§ **EXCERPTED TEXT**
────────────────────────────────────────
Barclay in His commentary on Romans writes:
Both Jews and Romans set obedience to parents very high in the scale of virtues. It was one of the Ten Commandments that parents should be honored. In the early days of the Roman Republic, the patria potestas, the father’s power, was so absolute that he had the power of life and death over his family. The reason for including this sin here is that, once the bonds of the family are loosened, wholesale degeneracy must necessarily follow.
Albert Barnes in his commentary on Romans writes:
This expresses the idea that they did not show to parents that honor, respect, and attention which was due. This has been a crime of paganism in every age; and though among the Romans the duty of honoring parents was enjoined by the laws, yet it is not improbable that the duty was often violated, and that parents were treated with great neglect and even contempt. “Disobedience to parents was punished by the Jewish Law with death, and with the Hindus it is attended with the loss of the child‘s inheritance. The ancient Greeks considered the neglect of it to be extremely impious, and attended with the most certain effects of divine vengeance. Solon ordered all persons who refused to make due provision for their parents to be punished with infamy, and the same penalty was incurred for personal violence toward them.” Kent‘s Commentaries on American Law, vol. ii. p. 207; compare Virg. AEniad, ix. 283. The feelings of pride and haughtiness would lead to disregard of parents. It might also be felt that to provide for them when aged and infirm was a burden; and hence, there would arise disregard for their wants, and probably open opposition to their wishes, as being the demands of petulance and age. It has been one characteristic of paganism every where, that it leaves children to treat their parents with neglect. Among the Sandwich islanders it was customary, when a parent was old, infirm, and sick beyond the hope of recovery, for his own children to bury him alive; and it has been the common custom in India for children to leave their aged parents to perish on the banks of the Ganges.
"Disobedience to parents" is no incidental thing.  Paul writes that the person who chooses this deserves death.  Later Paul writes in 2 Timothy 3:2 the exact same expression to describe apostates in last days, "disobedient to parents."  It is the same Greek words.  Concerning these in 2 Timothy 3:4, Paul writes:
Having a form of godliness, but denying the power thereof: from such turn away.
────────────────────────────────────────
§ **DATA SUPPLIED**
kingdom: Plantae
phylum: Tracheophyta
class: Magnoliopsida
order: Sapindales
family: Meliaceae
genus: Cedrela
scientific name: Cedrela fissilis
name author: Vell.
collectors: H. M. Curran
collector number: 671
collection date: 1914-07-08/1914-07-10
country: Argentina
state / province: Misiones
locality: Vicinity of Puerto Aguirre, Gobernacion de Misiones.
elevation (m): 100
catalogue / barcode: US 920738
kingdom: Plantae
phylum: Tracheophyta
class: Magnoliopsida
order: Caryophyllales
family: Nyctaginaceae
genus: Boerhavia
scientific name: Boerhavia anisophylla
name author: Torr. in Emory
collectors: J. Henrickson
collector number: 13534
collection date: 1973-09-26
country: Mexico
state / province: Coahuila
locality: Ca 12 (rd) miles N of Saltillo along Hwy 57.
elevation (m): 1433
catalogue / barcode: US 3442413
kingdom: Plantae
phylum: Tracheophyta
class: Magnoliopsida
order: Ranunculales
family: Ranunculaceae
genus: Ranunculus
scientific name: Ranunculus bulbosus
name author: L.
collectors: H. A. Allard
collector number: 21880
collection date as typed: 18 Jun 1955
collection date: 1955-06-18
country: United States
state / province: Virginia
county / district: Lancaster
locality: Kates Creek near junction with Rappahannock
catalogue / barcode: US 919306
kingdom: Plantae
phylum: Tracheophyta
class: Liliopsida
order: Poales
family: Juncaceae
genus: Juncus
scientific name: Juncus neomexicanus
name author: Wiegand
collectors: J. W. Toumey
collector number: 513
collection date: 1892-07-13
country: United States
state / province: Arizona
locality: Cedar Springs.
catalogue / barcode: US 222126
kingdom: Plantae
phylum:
────────────────────────────────────────
§ **YOUR TASKS**
1. List every penalty or consequence that the Albert Barnes passage in the commentary text names for disobeying or neglecting parents.
2. In the commentary text, rewrite the part starting with "Barclay in His" and going on through "must necessarily follow.", swapping "parents" for "mothers and fathers".
Use only the commentary text to complete these tasks, not the data.

§ **SOLUTIONS BY TASK**
1.
- Death under the Jewish Law
- Loss of the child's inheritance among the Hindus
- The most certain effects of divine vengeance, in the view of the ancient Greeks
- Infamy under Solon's order, both for refusing to provide for parents and for personal violence toward them

2.
Barclay in His commentary on Romans writes:
Both Jews and Romans set obedience to mothers and fathers very high in the scale of virtues. It was one of the Ten Commandments that mothers and fathers should be honored. In the early days of the Roman Republic, the patria potestas, the father’s power, was so absolute that he had the power of life and death over his family. The reason for including this sin here is that, once the bonds of the family are loosened, wholesale degeneracy must necessarily follow.